Agree. 35mm on FF is my preference. And I disagree with those saying that you don't need the 1.4 - 2.8 f-stop. Yes, most of the time you use 5.6-8, but in low light both indoors and outdoors I would miss it. The Sigma is in my view a good size. If size was the issue, I would get an EOS M or something similar.


----------



## MonteGraham (Sep 22, 2013)

Rocky said:


> 40mm is too long for the crop senser as a " street walker". 35mm 1.4L is big and heavy.

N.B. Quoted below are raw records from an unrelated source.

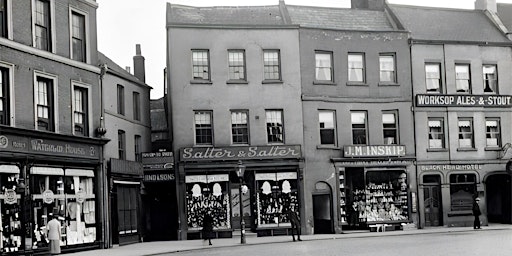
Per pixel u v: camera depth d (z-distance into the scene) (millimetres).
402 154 37250
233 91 35781
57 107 26938
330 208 36250
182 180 34594
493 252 20094
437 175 38438
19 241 24219
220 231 34500
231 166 34938
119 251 26875
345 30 37625
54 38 27125
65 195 27016
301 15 39438
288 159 35500
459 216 38375
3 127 23391
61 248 26375
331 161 36406
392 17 40281
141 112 38094
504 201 39812
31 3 25891
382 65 38312
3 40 23969
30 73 25500
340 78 37312
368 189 36969
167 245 30188
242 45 36062
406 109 38156
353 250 23047
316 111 36562
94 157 29094
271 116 36188
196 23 35750
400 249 22766
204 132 35469
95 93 29766
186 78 35344
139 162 35000
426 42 38781
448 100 38656
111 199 30250
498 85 40094
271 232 35156
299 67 36469
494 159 39312
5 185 23922
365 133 37531
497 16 42906
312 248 24875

You may want to consider a Non-L 28mm or even 24mm. that will give you close to be 45mm or 28mm FF equivalent.



Im thinking the 40mm with an equivalent of roughly 64mm on crop body would be a matter of 2 steps back on the street to give that 50mm look. That wouldnt be so bad. i dont think i will be using it indoors or in confined spaces so the "length" wouldnt bother me on the street. Im just concerned with the image quality and also convenience of size and weight. Is the 34L that much better to have to lug around more weight??


----------



## TWI by Dustin Abbott (Sep 22, 2013)

MonteGraham said:


> Im tryna find a prime lens for my 7D to walk the streets with. Im currently using my 5DMKIII with the 50mm 1.4 and i love it. Which lens out of the 2 would match the quality and look of that FF combo??
> 
> Any thought or suggestions would be great.. Thanks



A third option that may be the best compromise is the new 35mm f/2 IS. It slots in between the two lenses in size, is extremely sharp even wide open, and has a great IS system that gives you more options when you need to stop down. With the reduced price it is now a very compelling option, and may just be my next purchase.


----------



## Janbo Makimbo (Sep 22, 2013)

The 40mm at 5.6 will be so sharp you may cut yourself!!


----------



## Mr Bean (Sep 23, 2013)

Janbo Makimbo said:


> The 40mm at 5.6 will be so sharp you may cut yourself!!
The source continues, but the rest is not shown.